10.1161/circ.130.suppl_2.17911 ◽

2014 ◽

Vol 130 (suppl_2) ◽

Author(s):

Michael Massengill ◽

Eileen Chang ◽

Hasssan Ashraf ◽

Stephen Chrzanowski ◽

Rajib Chowdhury ◽

...

Keyword(s):

Heart Failure ◽

Light Chain ◽

Knockout Mice ◽

Myosin Light Chain Kinase ◽

Myosin Light Chain ◽

Gene Knockout ◽

Pressure Overload ◽

Cardiac Myosin ◽

Moderate Heart Failure ◽

Gene Knockout Mice

Introduction: Under sustained pressure overload, myocytes that initially remodel to become short and thick, eventually become elongated and maladaptive with little force for contraction. Mechanisms underlying this transition are largely unknown. We previously demonstrated that 1 week of transverse aortic constriction in wild-type mice reduced cardiac myosin light chain kinase (cMLCK) levels by ~85%. In cultured cardiomyocytes, cMLCK knockdown led to sarcomere disorganization.
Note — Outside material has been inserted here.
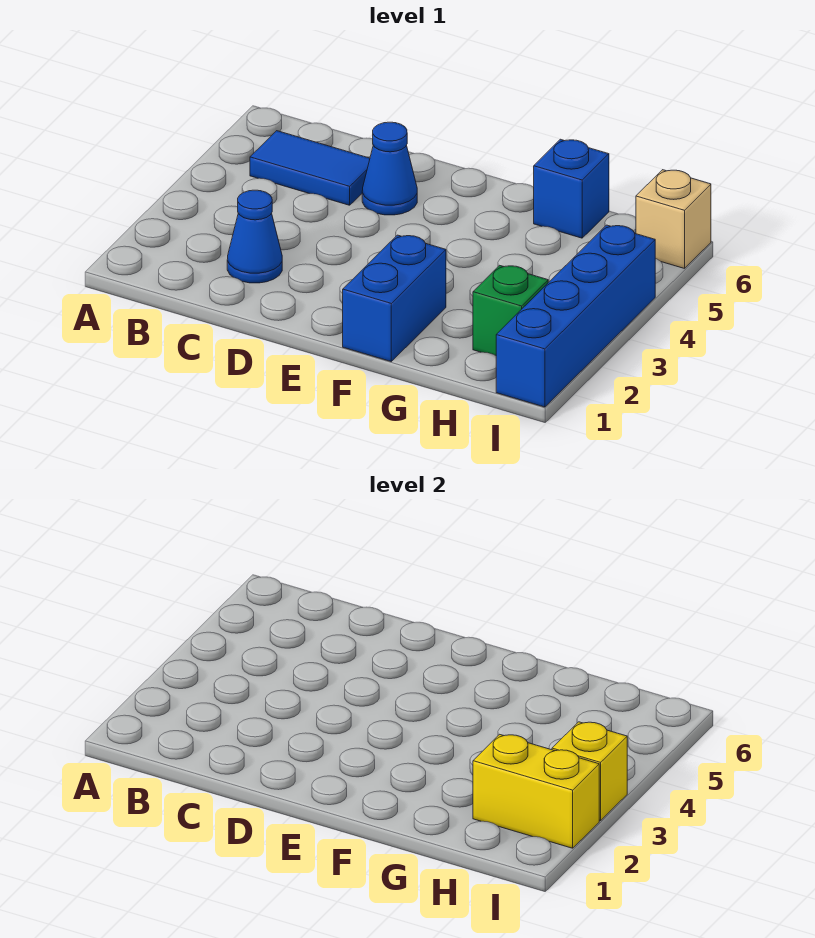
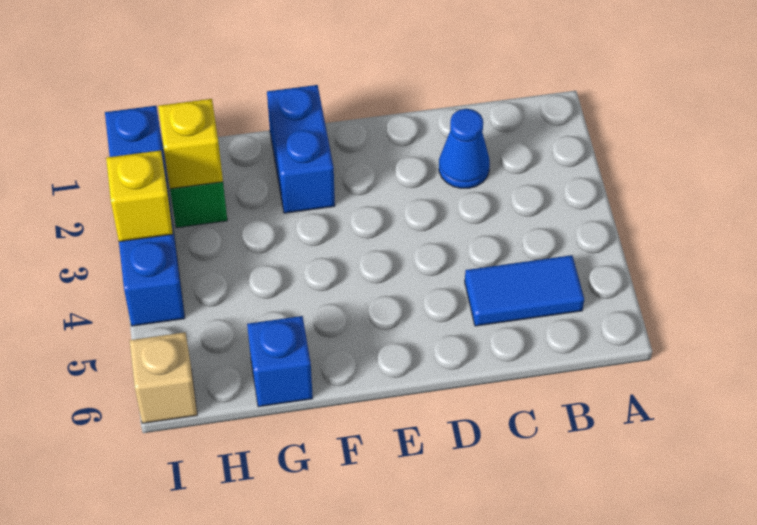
blue cone D5 level 1 -> none
yellow brick H2:I2 level 2 -> yellow brick H2 level 2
Germline Mylk3 (encoding cMLCK) knockout mice demonstrated moderate heart failure. Hypothesis: Acute cMLCK reduction is causative for reduced contractility and remodeling of cardiomyocytes during the transition from compensated to decompensated hypertrophy. Methods: To mimic acute cMLCK reduction, adult inducible Mylk3 gene knockout mice, Mylk3flox/flox/merCremer, were generated and compared to 2 control mice (Mylk3flox/flox and Mylk3+/+/merCremer) following tamoxifen injection (50 mg/kg/day, 2 consecutive days). We assessed cardiac function (MRI, echocardiogram) in addition to histopathologic (tissue sectioning, immunostaining, and EM), cellular (cell size and cell shortening and intracellular free Ca2+) and molecular analyses. Results: Reduction of cMLCK proteins was evident at day 4 following tamoxifen-injection in inducible Mylk3 knockout mice. At day 7, inducible Mylk3 knockout but not control mice demonstrated heart failure [%FS, 28.0% in flox/flox (n=6), 27.7% in +/+/merCremer (n=6), 19.8% in flox/flox/merCremer (n=8)]. Analysis of inducible Mylk3 knockout mice revealed unique, severely convoluted cell morphology; isolated cardiomyocytes were elongated and thinner with disorganized sarcomere and reduced contractility (%FS in sarcomere length, control 5.1% vs. inducible knockout 2.4%). Adenovirus encoding cMLCK enhanced organized sarcomere structures; this was not prevented by co-infection of adenovirus unphosphorylatable MLC2v(Ser14/15Ala) mutants incorporated into sarcomere. Conclusion: Results of acute cMLCK reduction in a novel mouse model suggest that cMLCK plays a pivotal role in transition from compensated to decompensated hypertrophy via sarcomere disorganization likely independent of MLC2 phosphorylation.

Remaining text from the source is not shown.